Methodist New Connexion Bethel Chapel, Hall Ing Lane, Wood Royd, Honley
- location: Hall Ing Lane, Wood Royd, Honley
- status: still exists but now in different use
- category: church or chapel
The History of Honley and its Hamlets from the Earliest Time to the Present (1914) by Mary A. Jagger:
This Chapel is named Bethel, and has a Sunday School and Burial Ground attached. With its dark yew tree overshadowing the small “God’s acre” the Chapel is situated amidst picturesque scenery, and old world surroundings. Its building was also the outcome of the great religious revival which swept over the country after Wesley’s preaching. Mention is made of the Haighs in Hall Ing history. One, Thomas Haigh, born in 1749, was the founder of the Methodist cause in this corner of Honley township. A young man of wealth and standing, he indulged in sports and pastimes common at that period amongst his class. His mother was a pious and God-fearing woman regularly attending the Ministry of the Rev. H. Venn, at Huddersfield. One of the numerous converts of Whitefield and Wesley was a stone-mason of the name of John Nelson, residing at Birstall, who became one of the most celebrated of the revivalist preachers of that time. At the age of 23, Thomas Haigh heard this far-famed man preach in 1770. It was the turning-point in the life of Thomas Haigh. A convert to religion, he at once desired to convert others. A class of earnest men and women was formed, and led by him, prayer-meetings were held in his own house at Gynn, to which reference is made under the head of “Old Houses.” Afterwards meetings were held at Hall Ing, and in a cottage at Wood Royd Mill, which was the property of the Haigh family at the time. It is mentioned also that he preached at Farnley Tyas upon Easter Sunday in 1780 to a large assembly of people. He had a fervent co-worker in his son, Joseph Haigh, who purchased the Hall Ing property in 1851.

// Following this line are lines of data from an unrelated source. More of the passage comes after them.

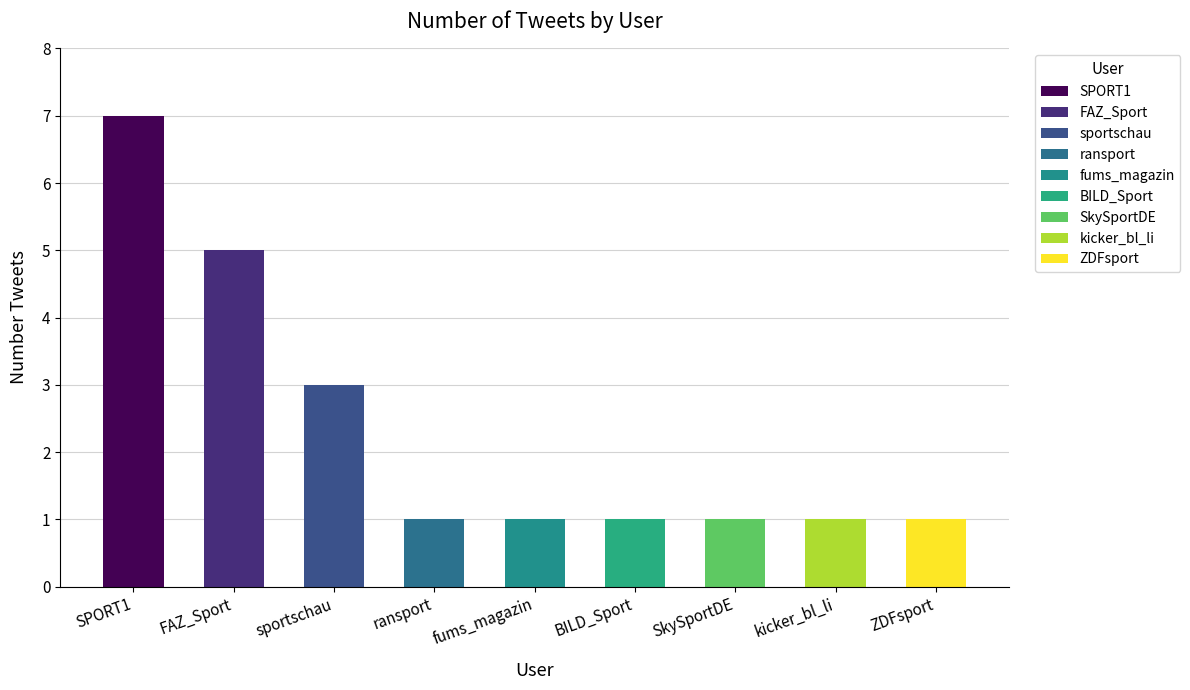

The value at SkySportDE is 2. True or false?

False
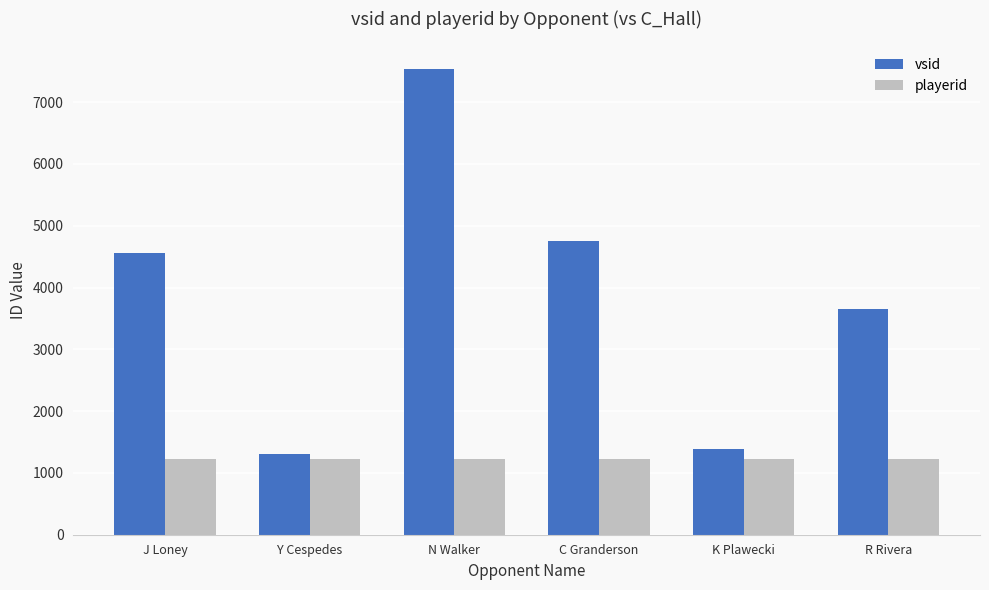

What is the average value of the vsid series?

3864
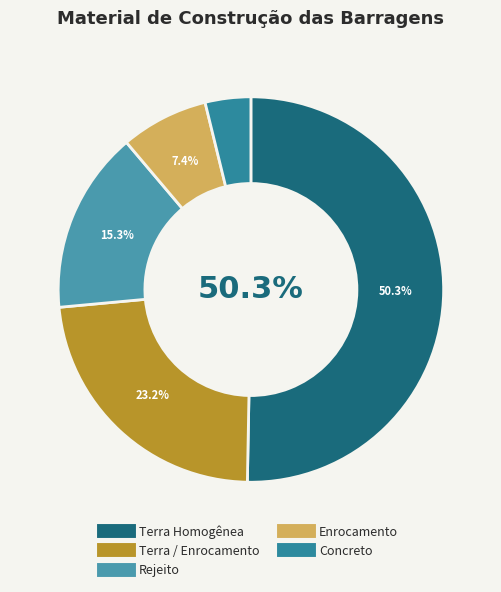

Count the number of slices in the pie.

5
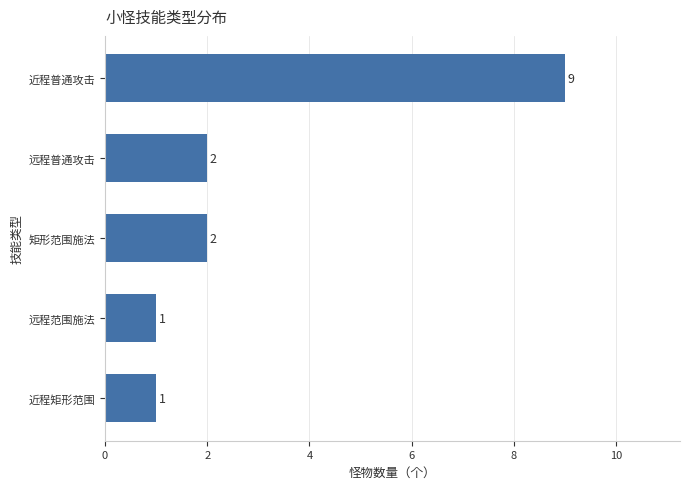

Are the bars grouped side by side (vs. stacked)?

No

The Methodist New Connexion body was formed in 1797, having seceded from the parent Wesleyan body. Thomas Haigh and his son Joseph at once joined the new society, both having taken a foremost part in its institution. When Thomas Haigh was called to his rest, the good work begun by him was carried on by his son Joseph. The latter set apart ground at Wood Royd, for the purpose of building a Chapel. The foundation stone for the building was laid in April, 1840, and the Chapel was opened for service on September 23rd, 1840. Joseph Haigh defrayed the cost of erection, with the exception of subscriptions from his sons. When the foundation stone was laid, Henry Martin Haigh, a grandson of the founder, was baptized upon the stone. The first person to be interred in the peaceful burial ground was a child belonging to a member of the family. The second person was Joseph Haigh himself, whose memorial stone will keep in memory one of the old worthies of Honley.

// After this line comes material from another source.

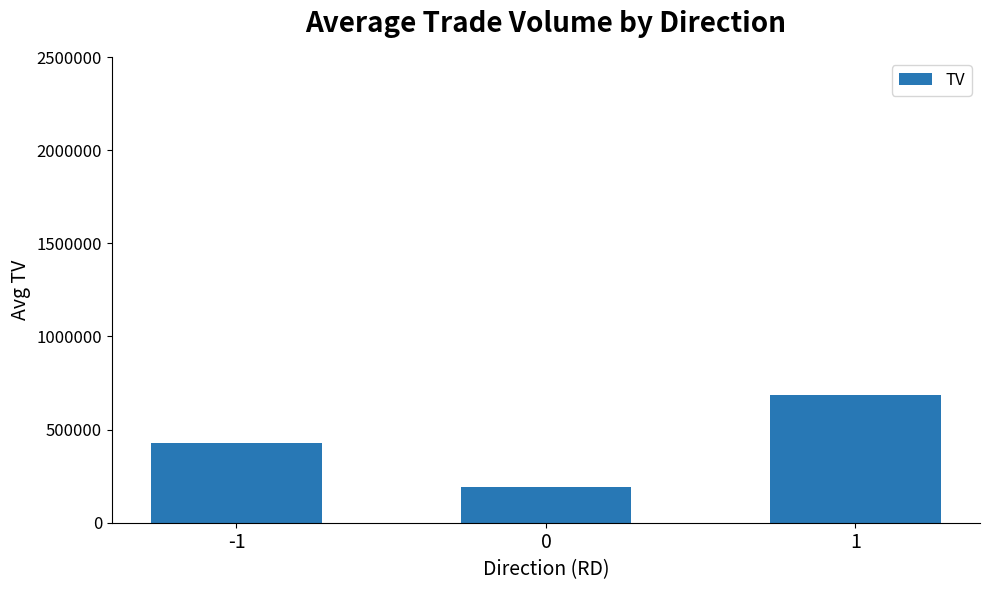

Reading right to left, list all the values displayed in this chart.

1=686100	0=193636	-1=425400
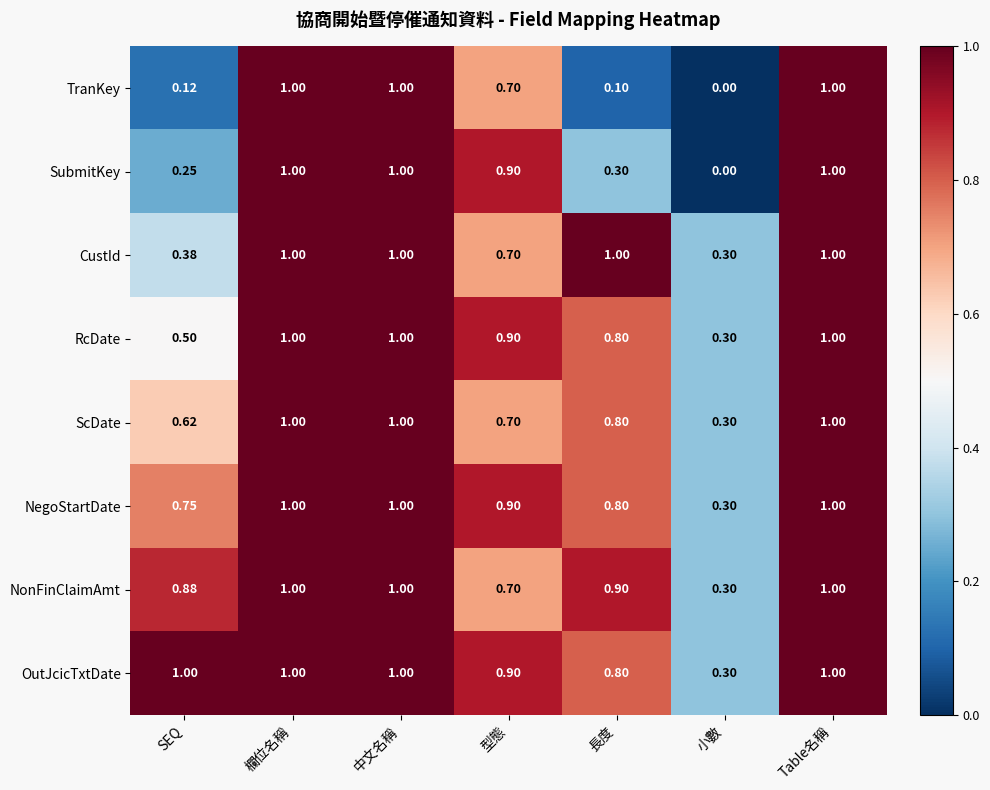

At which label is OutJcicTxtDate closest to 0?

小數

The original doctrine of the New Connexion body underwent 1907 a change in 1907. The Union of three Methodists’ Societies took place at that time, and are named “The United Methodist Church.” The members of Wood Royd Chapel are now joined to this Union. The Jubilee of the Chapel was celebrated on October 11th, 12th and 13th, 1890, when a three days’ festival, both of a religious and social character, marked the interesting event. The name of Mr. and Mrs. Henderson and family have long been closely and honourably connected with this Chapel and its good work. I am indebted to Mr. and Mrs, Henderson for supplying me with particulars regarding both Chapel and Sunday School. Mrs. Henderson is a granddaughter of the late Mr. Joseph Haigh, and still resides near the old homestead.